The team looked to Nordic walking and other non-conventional exercises for undiscovered gains. Research showed these approaches are more effective than traditional exercises in improving functional capacity measured by a six-minute walk test, an indicator for patients with coronary artery disease.

The study’s 12-week comparative tests underscored the relative benefits of Nordic walking. It resulted in a 19-percent boost in functional capacity compared to a 13-percent gain from high-intensity interval training and a 12-percent jump from moderate-to-vigorous intensity continuous training.
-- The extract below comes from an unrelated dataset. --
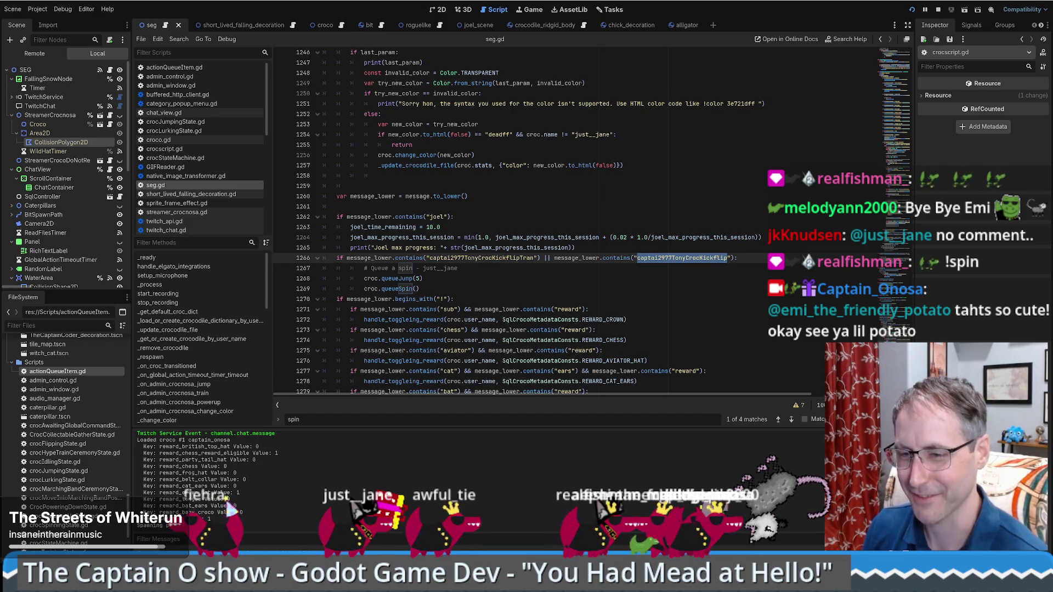
left_click(718, 289)
scroll(723, 301, "down", 1)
“This is a key finding because lower functional capacity predicts a higher risk of future cardiovascular events in people with coronary artery disease,” noted lead investigator Dr. Jennifer L. Reed of the University of Ottawa. “Nordic walking engages core, upper and lower body muscles while reducing loading stress at the knee, which may have resulted in greater improvements in functional capacity.”

The study is significant because it is the first to compare the long-term effects of high-intensity interval training to moderate-to-vigorous intensity continuous training and Nordic walking.

Blending Nordic walking into cardiovascular rehabilitation programs may provide an ideal progression from moderate training or traditional walking, especially for deconditioned patients who may not tolerate the high-intensity exercise, explained Dr. Carl J. Lavie.

“The addition of Nordic poles to moderate to vigorous-intensity walking is a simple, accessible option to enhance walking capacity, increase energy expenditure, engage upper body musculature, and improve other functional parameters such as posture, gait, and balance,” he said.